Искусство перешло к своему языку, и сплетню о романе Прасковьи Ивановны[482] оставили для любителей.

Слова у поэтов и краски у художников только и были для описания похождений Прасковьи Ивановны. Поэты и художники обладали способностью, чтобы шероховатости подслушанной сплетни передать в более гибком виде, чтобы Прасковья Ивановна была разукрашена, нарумянена и описана под звуки скрипки (обязательно в сумраке).

Тоже над этим потеют и все артисты, – гнутся подмостки театров, – самые гнусные и бесстыжие дела задворков выставляют на подмостки и под псевдонимами выставляют напоказ поколению под кисеею искусства.

Такому искусству приходит конец, а все наши художественные амбары сплетен должны задохнуться в астме Прасковьи Ивановны и Пупсиков.

Дух творчества был закован обыденностью, пошлостью искусства, оно господствовало и давило творчество, в этом душении приспособили свои руки и знаменитости: Куприны, Горькие, Юшкевичи и много, много других.

И только кубизмом удалось разбить этот мусорный горшок, выбросив любовные подушки, матрацы, заменив их бетонно-железными сводами и колесами скорости.

Кубизм и футуризм сбросили сплетню с пьедестала величия на стойку обывательской распродажи Мережковских[483], Бенуа, Сперанских, Коганов[484],[485].

К. МалевичПЕРЕЛОМ

Анархия. 1918. 5 июня. № 77. С. 4

В живописном искусстве авторитетов не было ничего больше того, что давала копия натуры и уродства. То и другое основали на эстетизме, вкусе и композиции, т. е. удобном субъективном распределении вещей в картинах.

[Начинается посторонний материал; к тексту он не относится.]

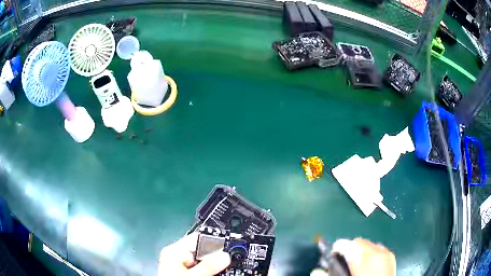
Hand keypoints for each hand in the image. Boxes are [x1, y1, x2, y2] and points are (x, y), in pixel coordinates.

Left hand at [158, 233, 230, 275]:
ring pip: (204, 262)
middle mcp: (178, 256)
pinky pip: (202, 269)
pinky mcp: (186, 273)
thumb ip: (208, 266)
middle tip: (233, 259)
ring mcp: (182, 266)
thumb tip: (226, 256)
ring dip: (216, 265)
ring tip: (229, 266)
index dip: (214, 241)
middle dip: (217, 256)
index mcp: (174, 251)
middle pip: (202, 251)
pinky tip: (220, 273)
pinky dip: (211, 271)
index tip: (231, 247)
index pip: (197, 239)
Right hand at [311, 238, 395, 275]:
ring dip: (360, 250)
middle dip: (349, 248)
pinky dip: (370, 253)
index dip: (337, 247)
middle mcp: (376, 251)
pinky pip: (377, 248)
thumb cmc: (365, 275)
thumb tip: (316, 270)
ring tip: (355, 263)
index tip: (332, 254)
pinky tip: (367, 264)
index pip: (347, 244)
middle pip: (358, 242)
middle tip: (343, 261)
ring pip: (368, 243)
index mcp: (363, 258)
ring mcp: (386, 252)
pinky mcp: (391, 256)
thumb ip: (330, 273)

Подобные картины назывались «творческими» произведениями. Если это «верно», то распределение мебели по комнатам можно считать тоже «творчеством».

Скопированный арбуз тоже «творчество». Написанный же змей – творчество, но уже мистическое. К этому творчеству относятся все кресты и черные краски. Так считали авторитеты от искусства. Но мне думается, что во всех этих копиях-подражаниях творчества нет, ибо между искусством творить и искусством повторить – большая разница.

Творить – создавать новые конструкции, не имеющие ничего общего с натурой. Распределением же мебели по комнатам мы не увеличим и не создадим новой их формы (также новой развеской картин в Третьяковской галерее не увеличим их ценности).

Называют того великим художником, чьи картины больше напоминают живое солнце. Только в блокнот – гениальная книжка для памяти, – много можно кое-чего записать.

Музеи и галереи – блокноты и сундуки, набитые протоколами по поводу природы, а некоторые прямо описи инвентаря ее.

На художнике лежит обет быть свободным творцом, но не свободным копировщиком, грабителем, имитатором или ловким сплетником.

Художнику дан дар, чтобы творчеством своим он увеличил сущность нашей жизни, а не загромождал ее лишними копиями.

Искусство художника и искусство техники должны идти творческим путем. Но пока только техника делает чудеса в мире. И за формами ее творения следует художник и записывает на свои холсты – блокноты.

Цвет – краска природы, те же элементы, кристаллы, которыми художник должен пользоваться для постройки нового, независимо от того, что окрашивает в данный момент.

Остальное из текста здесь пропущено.